Wu Wei 吴伟

Personal information
- Date of birth: 10 March 1983 (age 42)
- Place of birth: Tianjin, China
- Height: 1.95 m (6 ft 5 in)
- Position(s): Defender

Senior career*
- Years: Team / Apps / (Gls)
- 2002–2011: Hangzhou Greentown / 86 / (4)
- 2012–2013: Guizhou Renhe / 20 / (0)
- 2014–2016: Hangzhou Greentown / 18 / (1)

= Wu Wei (footballer, born 1983) =

Chinese footballer

Wu Wei (吴伟 (吳偉, Wú Wěi); born 10 March 1983 in Tianjin) is a Chinese former football player who played as a defender and currently coach of China League One club Zhejiang Greentown.

==Club career==
Wu started his professional career with Chinese Jia-B League side Zhejiang Greentown in 2002. He made an impression within the team in the early years as Zhejiang Greentown won promotion to the first tier at the end of the 2006 season.

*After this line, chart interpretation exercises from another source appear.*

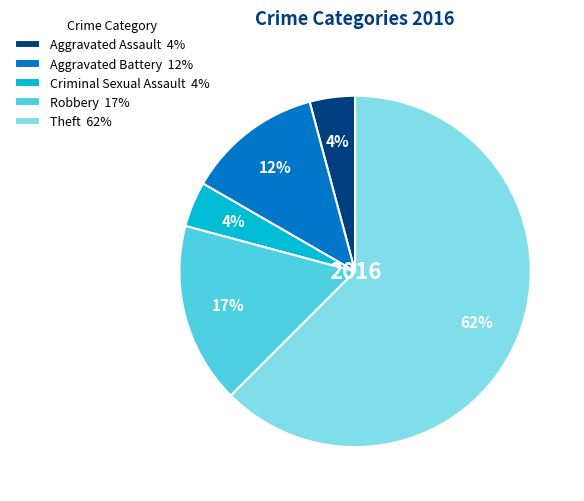

To the nearest percent, what is the average slice percentage?

20%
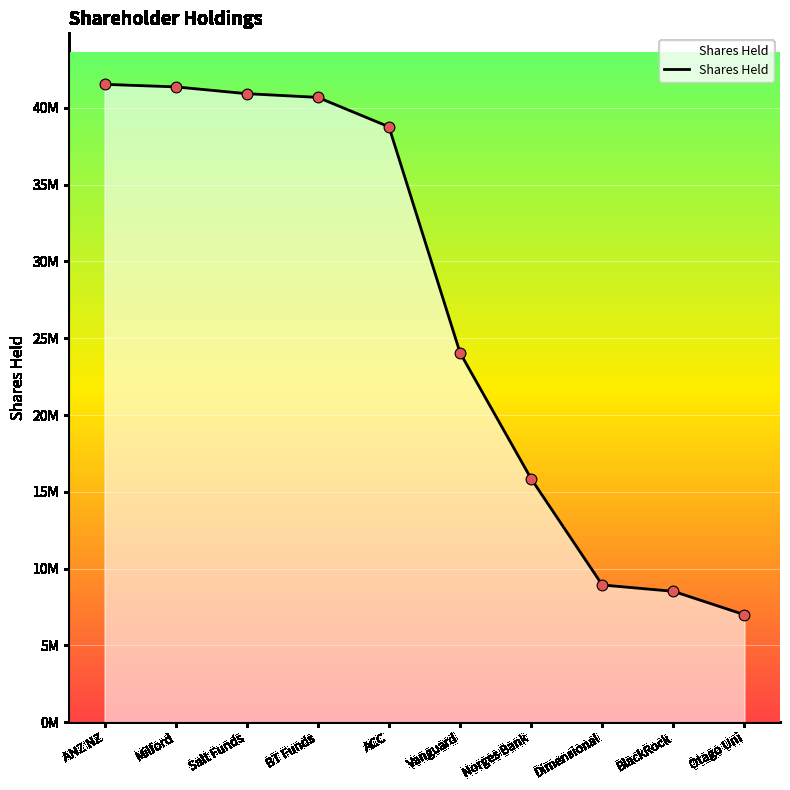

Which has a higher value, BT Funds or BlackRock?

BT Funds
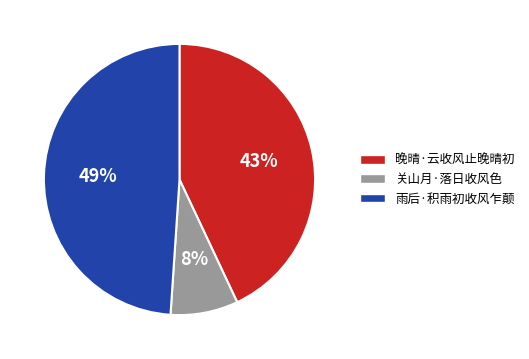

Combined, do 关山月·落日收风色 and 晚晴·云收风止晚晴初 account for over 50%?

Yes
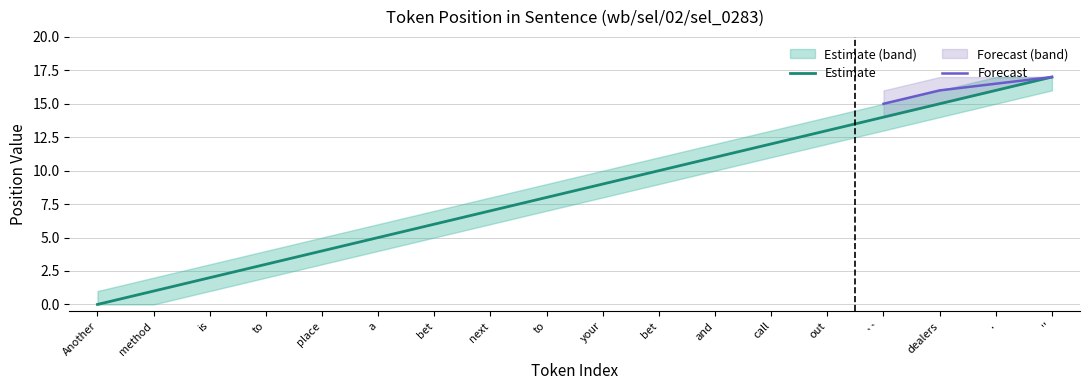

Between your and call, which is larger?

call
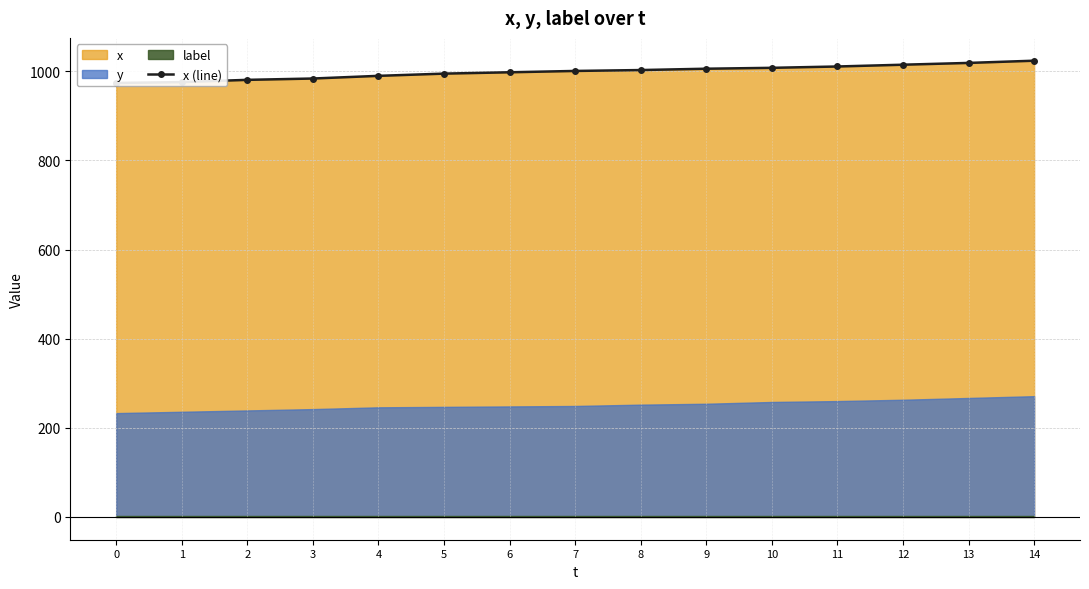

What is the ratio of the value at 0 to the value at 7?

1.0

He joined Scottish side Forfar Athletic in 2009 forming a partnership with Charlie Adameno known as "The Dream Ticket". He shared a flat with fellow Chinese player Tan Yang at this time.

He was a substitute player when Zhejiang Greentown played in the Chinese Super League and was released in January 2012 after Takeshi Okada became the head coach of the club.

Wu joined Guizhou Renhe in February 2012. He made 6 appearances for Guizhou in the 2012 league season, all coming on as substitute.

In January 2014, Wu returned to Hangzhou Greentown after Okada left the club.